- Your task: Reproduce the text of every listing below, line for line, keeping each character unchanged.

- Data for processing:
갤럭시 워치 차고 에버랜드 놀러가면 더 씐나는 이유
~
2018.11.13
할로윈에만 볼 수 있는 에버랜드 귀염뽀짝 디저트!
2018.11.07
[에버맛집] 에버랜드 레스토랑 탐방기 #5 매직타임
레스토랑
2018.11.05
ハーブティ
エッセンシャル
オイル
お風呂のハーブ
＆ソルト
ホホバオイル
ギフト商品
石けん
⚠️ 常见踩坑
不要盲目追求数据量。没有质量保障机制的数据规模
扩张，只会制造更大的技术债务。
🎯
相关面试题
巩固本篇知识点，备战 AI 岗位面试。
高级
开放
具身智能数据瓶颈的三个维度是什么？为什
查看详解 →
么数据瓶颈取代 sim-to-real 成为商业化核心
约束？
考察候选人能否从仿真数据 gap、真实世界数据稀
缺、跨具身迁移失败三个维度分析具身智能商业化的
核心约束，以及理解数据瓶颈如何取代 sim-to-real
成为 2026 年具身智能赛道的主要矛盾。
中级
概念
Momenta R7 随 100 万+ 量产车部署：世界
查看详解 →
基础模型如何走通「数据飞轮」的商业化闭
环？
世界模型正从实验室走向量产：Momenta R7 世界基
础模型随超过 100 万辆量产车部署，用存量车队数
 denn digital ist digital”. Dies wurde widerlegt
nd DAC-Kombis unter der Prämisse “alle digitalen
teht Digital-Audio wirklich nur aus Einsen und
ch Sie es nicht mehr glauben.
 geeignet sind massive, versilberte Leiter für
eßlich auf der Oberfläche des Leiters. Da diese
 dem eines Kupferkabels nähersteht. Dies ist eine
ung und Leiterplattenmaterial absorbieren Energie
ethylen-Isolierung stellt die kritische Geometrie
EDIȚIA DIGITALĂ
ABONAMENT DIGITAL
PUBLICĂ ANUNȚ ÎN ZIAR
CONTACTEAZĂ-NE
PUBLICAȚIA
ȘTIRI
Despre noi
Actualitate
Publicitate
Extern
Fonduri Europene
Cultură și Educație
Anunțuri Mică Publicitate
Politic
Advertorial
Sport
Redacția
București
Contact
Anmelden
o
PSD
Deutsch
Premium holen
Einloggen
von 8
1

- Answer to this exercise:
갤럭시 워치 차고 에버랜드 놀러가면 더 씐나는 이유
~
2018.11.13
할로윈에만 볼 수 있는 에버랜드 귀염뽀짝 디저트!
2018.11.07
[에버맛집] 에버랜드 레스토랑 탐방기 #5 매직타임
레스토랑
2018.11.05
ハーブティ
エッセンシャル
オイル
お風呂のハーブ
＆ソルト
ホホバオイル
ギフト商品
石けん
⚠️ 常见踩坑
不要盲目追求数据量。没有质量保障机制的数据规模
扩张，只会制造更大的技术债务。
🎯
相关面试题
巩固本篇知识点，备战 AI 岗位面试。
高级
开放
具身智能数据瓶颈的三个维度是什么？为什
查看详解 →
么数据瓶颈取代 sim-to-real 成为商业化核心
约束？
考察候选人能否从仿真数据 gap、真实世界数据稀
缺、跨具身迁移失败三个维度分析具身智能商业化的
核心约束，以及理解数据瓶颈如何取代 sim-to-real
成为 2026 年具身智能赛道的主要矛盾。
中级
概念
Momenta R7 随 100 万+ 量产车部署：世界
查看详解 →
基础模型如何走通「数据飞轮」的商业化闭
环？
世界模型正从实验室走向量产：Momenta R7 世界基
础模型随超过 100 万辆量产车部署，用存量车队数
 denn digital ist digital”. Dies wurde widerlegt
nd DAC-Kombis unter der Prämisse “alle digitalen
teht Digital-Audio wirklich nur aus Einsen und
ch Sie es nicht mehr glauben.
 geeignet sind massive, versilberte Leiter für
eßlich auf der Oberfläche des Leiters. Da diese
 dem eines Kupferkabels nähersteht. Dies ist eine
ung und Leiterplattenmaterial absorbieren Energie
ethylen-Isolierung stellt die kritische Geometrie
EDIȚIA DIGITALĂ
ABONAMENT DIGITAL
PUBLICĂ ANUNȚ ÎN ZIAR
CONTACTEAZĂ-NE
PUBLICAȚIA
ȘTIRI
Despre noi
Actualitate
Publicitate
Extern
Fonduri Europene
Cultură și Educație
Anunțuri Mică Publicitate
Politic
Advertorial
Sport
Redacția
București
Contact
Anmelden
o
PSD
Deutsch
Premium holen
Einloggen
von 8
1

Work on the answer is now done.